• _Excerpted passage_
○ ○ ○
Soon CMEA countries realised that this system hampered the expansion of trade, and therefore it was decided in 1964 to introduce a transferable ruble along with the establishment of an International Bank for Economic Cooperation. The idea behind these provisions was that all deliveries would be calculated in rubles, and surpluses on bilateral accounts could be used for buying goods in whatever country was chosen. In addition, the International Bank had to extend credit to countries with a deficit in the balance of payments. It was assumed that the new measures would be an important step in the introduction of multilateral trade (Brabant, 1980, pp. 201-2). Even the Comprehensive Programme, adopted in 1971, which put greater stress on multilateral trade, did not bring about and could not bring about a substantial change. In a situation when strict central planning prevailed in most countries, it was difficult to satisfy the demand for goods which were not planned (more about this later).
Supranational Authority
The smaller countries of CMEA were formally independent; however, in reality they were obliged to follow for a long time more or less Soviet economic, social and foreign policy. A similar situation existed in CMEA. When the Council was established it was not equipped with supranational powers; it had only advisory and consultative functions and decisions could only be valid if all the countries agreed; yet the USSR had a dominant position in it. During Stalin’s life the Soviets did not need and did not want for political reasons an institution with supranational powers. At that time in the West politicians started to discuss the possibility of various kinds of integration. The Soviets regarded these endeavours as an anti-Soviet action and launched an extensive campaign against integration. It was branded as an anti- patriotic and imperialistic movement designed to deprive small nations of their sovereignty. Under such conditions it would have been politically damaging to call for an integration of socialist economies.
○ ○ ○
• _The task_
Go on with the passage about the CMEA from the point where it stops. The listing that follows is not needed for any of this.

• _Given material_
○ ○ ○
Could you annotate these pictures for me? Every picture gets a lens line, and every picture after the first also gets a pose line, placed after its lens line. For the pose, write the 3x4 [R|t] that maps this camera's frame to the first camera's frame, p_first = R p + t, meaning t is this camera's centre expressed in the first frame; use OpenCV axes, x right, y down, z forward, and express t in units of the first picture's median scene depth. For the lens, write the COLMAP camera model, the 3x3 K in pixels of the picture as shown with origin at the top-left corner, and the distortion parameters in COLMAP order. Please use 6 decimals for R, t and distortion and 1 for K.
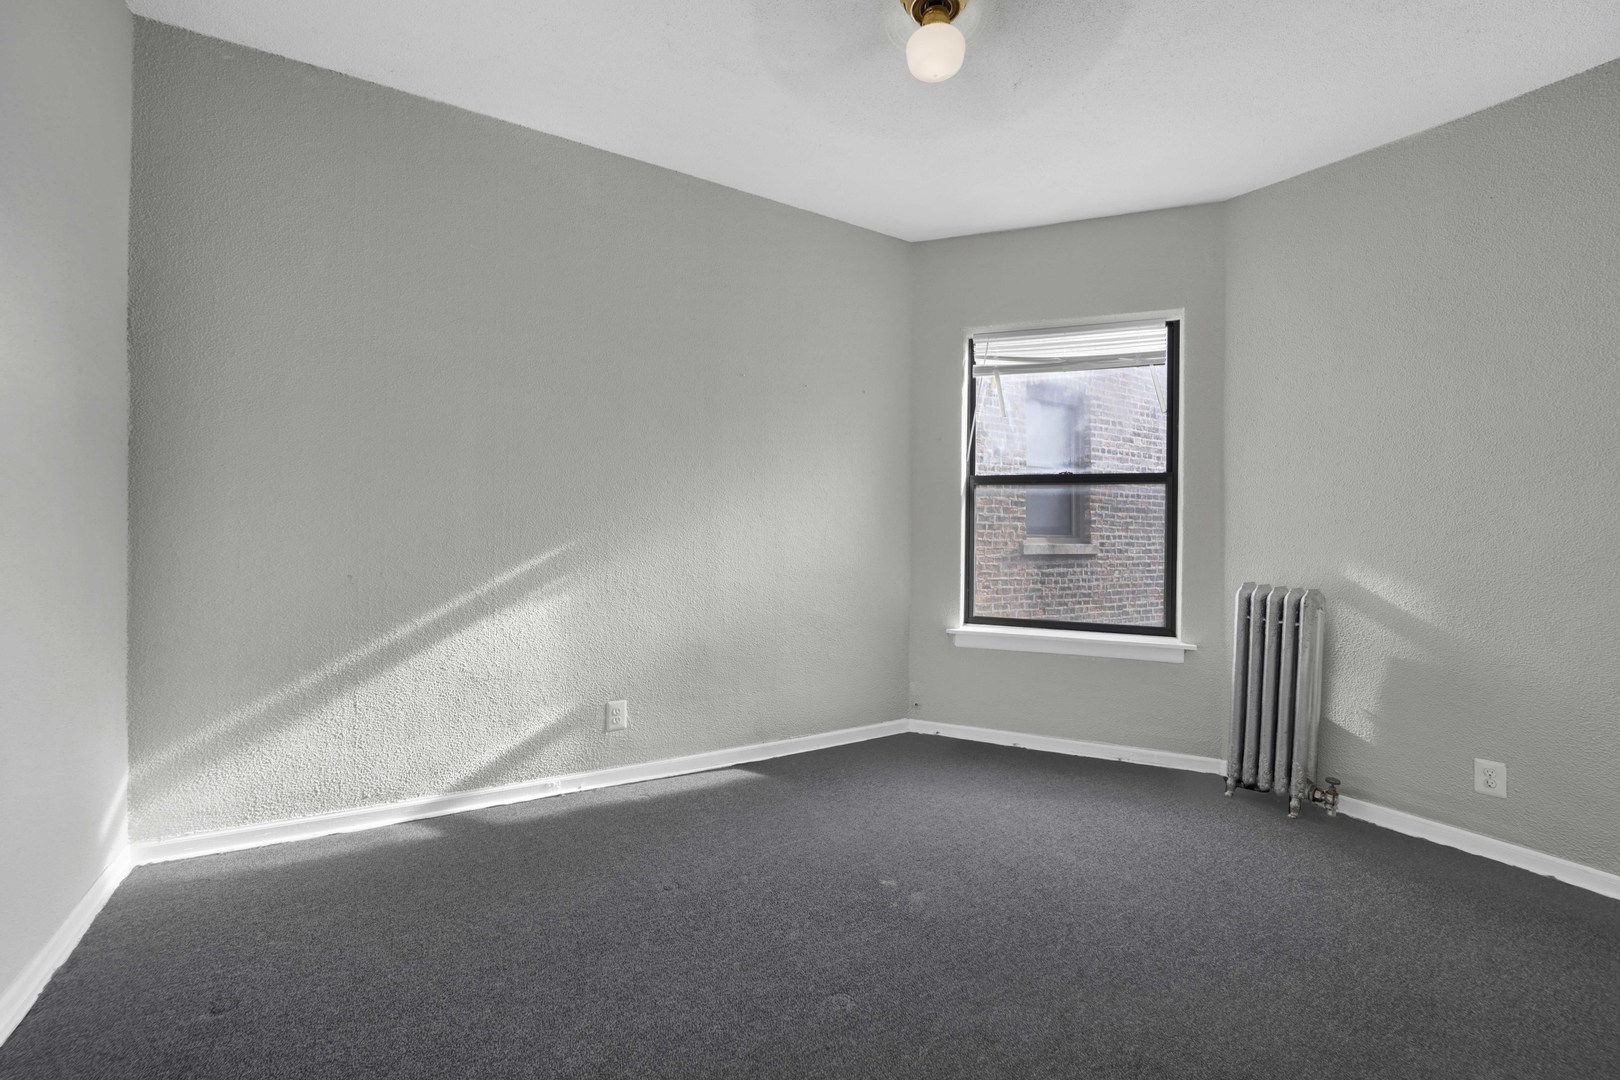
○ ○ ○
• _Result_
In the beginning of the 1960s, when efforts were made to expand the activities of CMEA, Khrushchev came up with a plan to establish a supranational authority. Compared to the period of Stalin’s life when the leaders of smaller countries regarded Stalin’s hints as orders, the relationship between the Soviet Union and the smaller countries under Khrushchev’s leadership was less a relationship between a boss and his subordinates. Some smaller countries dared to voice opposition to changes which they disliked, and Khrushchev’s proposal did not gain the backing of all the members and therefore it was dropped (Marer and Montias, 1981, p. 161).
Evening out of Differences
CMEA was made up of countries at different levels of economic development. On the one hand, there were Bulgaria and Rumania, developing countries, and on the other East Germany and Czechoslovakia, developed. The difference becomes even more pronounced if non-European countries arc considered (such as Mongolia and Vietnam). Needless to say, specialisation between countries at the same level of economic development is more efficient. In the beginning, technological and scientific cooperation was to mitigate the differences in development. It was accepted as a rule that more developed countries would help the less developed to produce sophisticated products, among other things machines, by giving them the necessary blueprints and documentation without charge. This was an idealistic approach which was contrary to national interests and therefore in practice was of no great help. The documentation which less developed countries received was mostly out of date for the more developed countries.
Only later did Soviet leaders come up with the idea of evening out the differences between countries. However, not much has happened in this regard.
CHANGES IN CMEA
During CMEA’s existence several programmes and resolutions were adopted for the sake of expanding, deepening and improving the cooperation between the members of the institution. Here I will mention only the most important ones.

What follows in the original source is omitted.